Start of Dataset records
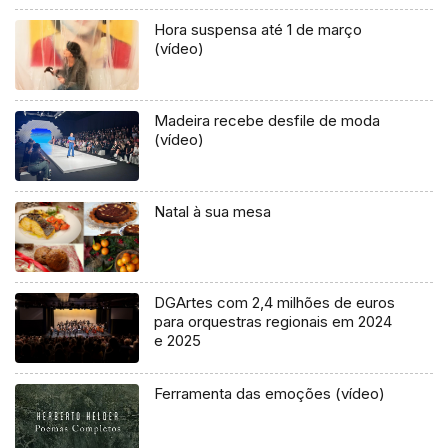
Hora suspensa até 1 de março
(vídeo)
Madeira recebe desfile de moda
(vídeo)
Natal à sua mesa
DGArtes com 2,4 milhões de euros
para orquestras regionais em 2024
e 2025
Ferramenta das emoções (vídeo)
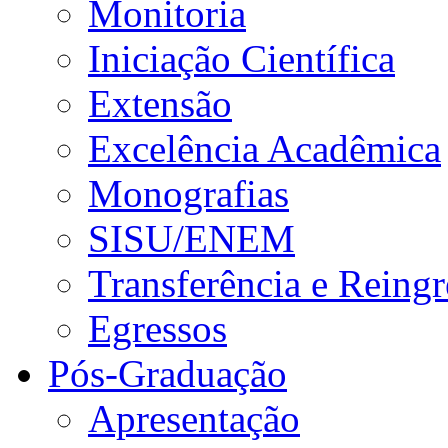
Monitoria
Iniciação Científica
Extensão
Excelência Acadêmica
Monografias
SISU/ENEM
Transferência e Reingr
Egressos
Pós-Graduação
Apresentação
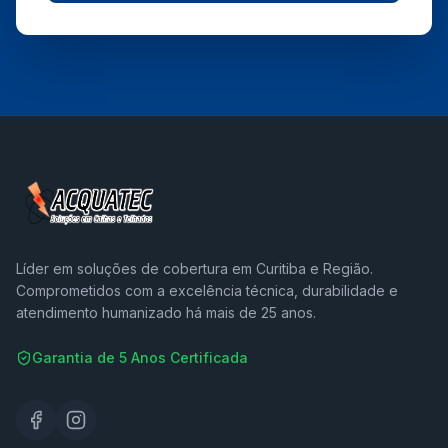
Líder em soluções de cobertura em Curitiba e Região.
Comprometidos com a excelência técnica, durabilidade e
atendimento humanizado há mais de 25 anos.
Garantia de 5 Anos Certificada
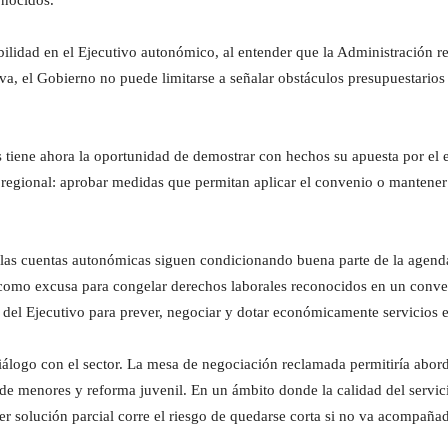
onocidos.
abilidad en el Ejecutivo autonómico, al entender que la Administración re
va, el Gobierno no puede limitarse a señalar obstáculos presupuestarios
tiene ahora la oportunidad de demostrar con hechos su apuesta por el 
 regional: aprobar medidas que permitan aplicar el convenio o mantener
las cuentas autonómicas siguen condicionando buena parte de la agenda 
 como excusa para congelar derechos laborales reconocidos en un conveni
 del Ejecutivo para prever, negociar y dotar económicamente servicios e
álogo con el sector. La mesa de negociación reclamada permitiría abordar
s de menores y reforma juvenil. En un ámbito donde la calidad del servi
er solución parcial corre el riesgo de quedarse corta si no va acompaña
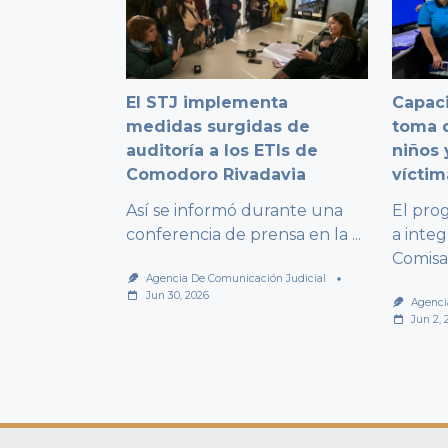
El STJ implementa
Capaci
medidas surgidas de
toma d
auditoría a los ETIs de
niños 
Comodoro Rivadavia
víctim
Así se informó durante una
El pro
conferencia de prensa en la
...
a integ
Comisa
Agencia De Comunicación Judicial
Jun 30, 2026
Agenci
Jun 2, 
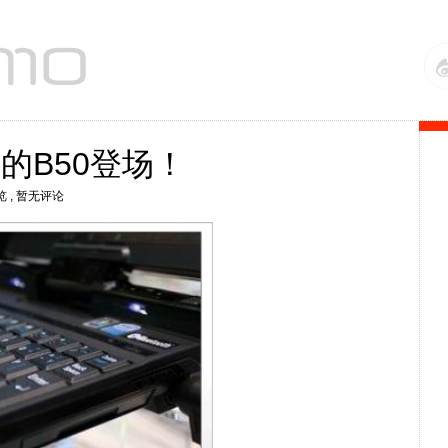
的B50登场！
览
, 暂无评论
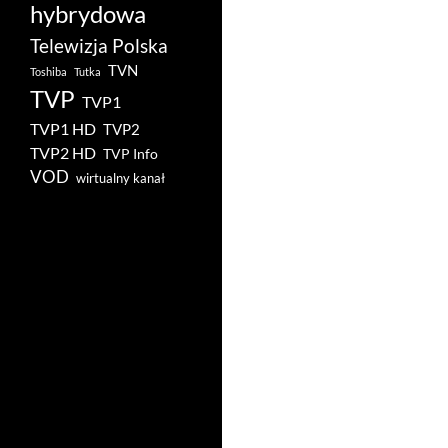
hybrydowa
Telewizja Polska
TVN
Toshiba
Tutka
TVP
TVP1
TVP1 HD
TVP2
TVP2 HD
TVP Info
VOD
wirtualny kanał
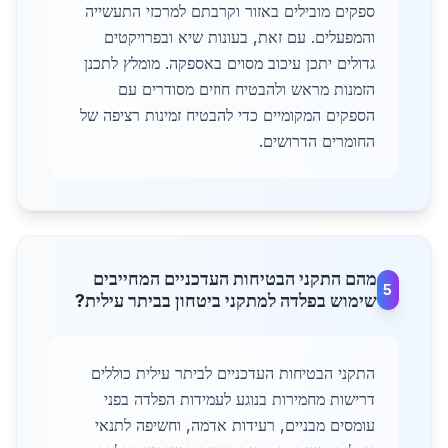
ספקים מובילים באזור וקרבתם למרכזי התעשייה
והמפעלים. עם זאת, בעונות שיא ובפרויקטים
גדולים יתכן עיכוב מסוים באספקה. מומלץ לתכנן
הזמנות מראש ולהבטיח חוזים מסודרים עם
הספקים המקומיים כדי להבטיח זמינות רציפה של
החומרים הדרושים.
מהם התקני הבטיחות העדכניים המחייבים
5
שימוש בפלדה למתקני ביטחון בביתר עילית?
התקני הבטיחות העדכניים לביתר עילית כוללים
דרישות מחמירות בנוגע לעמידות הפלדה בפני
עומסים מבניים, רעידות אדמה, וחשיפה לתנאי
End of Dataset records
### Directions:
In the entries, starting at the line containing "ספקים מובילים באזור וקרבתם למרכזי התעשייה" and continuing to the end, change "הספקים המקומיים" to "הספקים האזוריים". Give only those lines, leaving everything else as it is.

### Task answer:
ספקים מובילים באזור וקרבתם למרכזי התעשייה
והמפעלים. עם זאת, בעונות שיא ובפרויקטים
גדולים יתכן עיכוב מסוים באספקה. מומלץ לתכנן
הזמנות מראש ולהבטיח חוזים מסודרים עם
הספקים האזוריים כדי להבטיח זמינות רציפה של
החומרים הדרושים.
מהם התקני הבטיחות העדכניים המחייבים
5
שימוש בפלדה למתקני ביטחון בביתר עילית?
התקני הבטיחות העדכניים לביתר עילית כוללים
דרישות מחמירות בנוגע לעמידות הפלדה בפני
עומסים מבניים, רעידות אדמה, וחשיפה לתנאי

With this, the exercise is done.